Несколькими часами позднее он вошел в кабинет Корытова. Тот задумчиво стоял у карты СССР, размечая линию фронта.

— Нашел что-нибудь подходящее? — равнодушно спросил он и, не подождав ответа, что, кажется, было в его характере, заметил: — Зря не пошел в счетоводы. Будущие миллионеры, брат. Через два года они бы тебе такую хату воздвигли — ой-ой-ой!.. Слышал сводку?

Воропаев, не перебивая и не поддакивая, старался молчанием подчеркнуть свое полное равнодушие к жилищной проблеме.

— Что я не слыхал, это ещё полбеды. А что народ ее у тебя не слыхал — это очень обидно, — сказал он жестко.

— Какой такой народ? — вяло поинтересовался Корытов, ища и не находя на карте нужного ему пункта. — Кто-нибудь один не слыхал, а ты — народ. Смотри, пожалуйста, какой любитель народа! Одер — здоровая река? Не найду. Меня, брат, твой отдельный человек не интересует, — сказал Корытов, отходя от карты и надвигаясь на Воропаева с явным намерением дать и выиграть словесный бой. — Меня интересуют люди. Я люблю обобщать. Меня не интересует, если твои мысли — только твои.

— Ты до того дообобщаешься, что, пожалуй, и себя станешь рассматривать как коллектив. Как это тебя не интересует отдельный человек? В таком случае тебя, что же, и Стаханов не интересует, ибо хотя стахановцев много, но Стаханов один.

— Полегче. Тут тебе не дискуссионный клуб. Не увлекайся, пожалуйста.

— Я же вижу, как ты рассуждаешь. Конечно, говоришь ты, таких, как Воропаев, тысячи, и потому он — Воропаев — не может меня, то есть тебя, интересовать в меру своей одной, тысячной ценности. Людей ты берешь оптом, — поштучно их нет смысла изучать. А ведь это глупо, Корытов, тут, брат, даже и не пахнет марксизмом.

Ему хотелось поговорить, но Корытов сухо прервал его:

— Об этом мы в другой раз побеседуем. Говори, зачем пришел.

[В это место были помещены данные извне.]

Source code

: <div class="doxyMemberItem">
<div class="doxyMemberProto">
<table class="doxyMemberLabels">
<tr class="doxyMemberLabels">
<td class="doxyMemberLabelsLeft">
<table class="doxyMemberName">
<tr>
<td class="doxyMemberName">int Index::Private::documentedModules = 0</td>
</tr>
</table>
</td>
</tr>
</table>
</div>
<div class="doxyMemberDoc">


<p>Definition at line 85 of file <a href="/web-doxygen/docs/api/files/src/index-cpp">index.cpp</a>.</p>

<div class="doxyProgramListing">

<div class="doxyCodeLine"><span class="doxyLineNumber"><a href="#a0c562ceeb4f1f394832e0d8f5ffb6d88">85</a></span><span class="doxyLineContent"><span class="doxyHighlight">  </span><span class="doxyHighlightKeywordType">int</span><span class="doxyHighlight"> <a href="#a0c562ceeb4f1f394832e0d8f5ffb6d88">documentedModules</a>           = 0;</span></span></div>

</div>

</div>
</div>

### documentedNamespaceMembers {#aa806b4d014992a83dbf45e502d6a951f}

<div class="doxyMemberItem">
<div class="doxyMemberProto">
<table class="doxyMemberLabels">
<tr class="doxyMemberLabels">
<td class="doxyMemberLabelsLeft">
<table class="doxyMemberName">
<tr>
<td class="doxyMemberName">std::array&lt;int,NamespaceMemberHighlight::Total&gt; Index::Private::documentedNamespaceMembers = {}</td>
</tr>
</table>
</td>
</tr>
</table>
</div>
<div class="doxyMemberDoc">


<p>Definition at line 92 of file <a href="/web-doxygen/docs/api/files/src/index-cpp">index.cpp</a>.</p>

— Шел я поступать к тебе в пропагандисты, — сказал Воропаев улыбнувшись, потому что увидал, что Корытов и не поверил ему и вместе с тем обрадовался. — Да, да, даю честное слово.

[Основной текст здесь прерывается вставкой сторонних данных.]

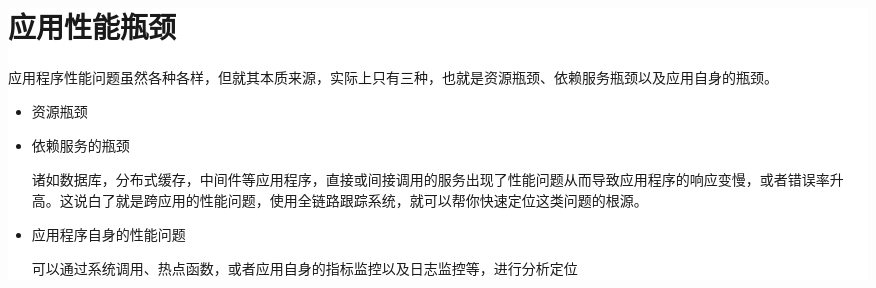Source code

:# 应用性能瓶颈

应用程序性能问题虽然各种各样，但就其本质来源，实际上只有三种，也就是资源瓶颈、依赖服务瓶颈以及应用自身的瓶颈。

- 资源瓶颈

- 依赖服务的瓶颈

  诸如数据库，分布式缓存，中间件等应用程序，直接或间接调用的服务出现了性能问题从而导致应用程序的响应变慢，或者错误率升高。这说白了就是跨应用的性能问题，使用全链路跟踪系统，就可以帮你快速定位这类问题的根源。

- 应用程序自身的性能问题

  可以通过系统调用、热点函数，或者应用自身的指标监控以及日志监控等，进行分析定位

Нахмурившись, чтобы придать лицу значительное выражение, Корытов сел в свое кресло.

— Уверен был, что придешь, — и с размаху рубанул рукой по воздуху. — На пари готов был итти, что так получится. Ну что ж, я рад. Не нам, брат, с тобой, старым партийным работникам, на этих дачах жить, не наша это профессия. Пускай другие живут, — и, приметив несогласие на лице Воропаева, воскликнул с искренним удивлением: — Да на что тебе дача? Лучше взять тебе хорошую квартирку, близ моря, у набережной. Нет, правильно, честно ты поступил. Ну вот, давай и договоримся. Кем хочешь? Пропагандистом, инструктором? На все согласен. А то выдумал — дом ему. Полковник, начальник политотдела корпуса, шесть орденов, печатные труды.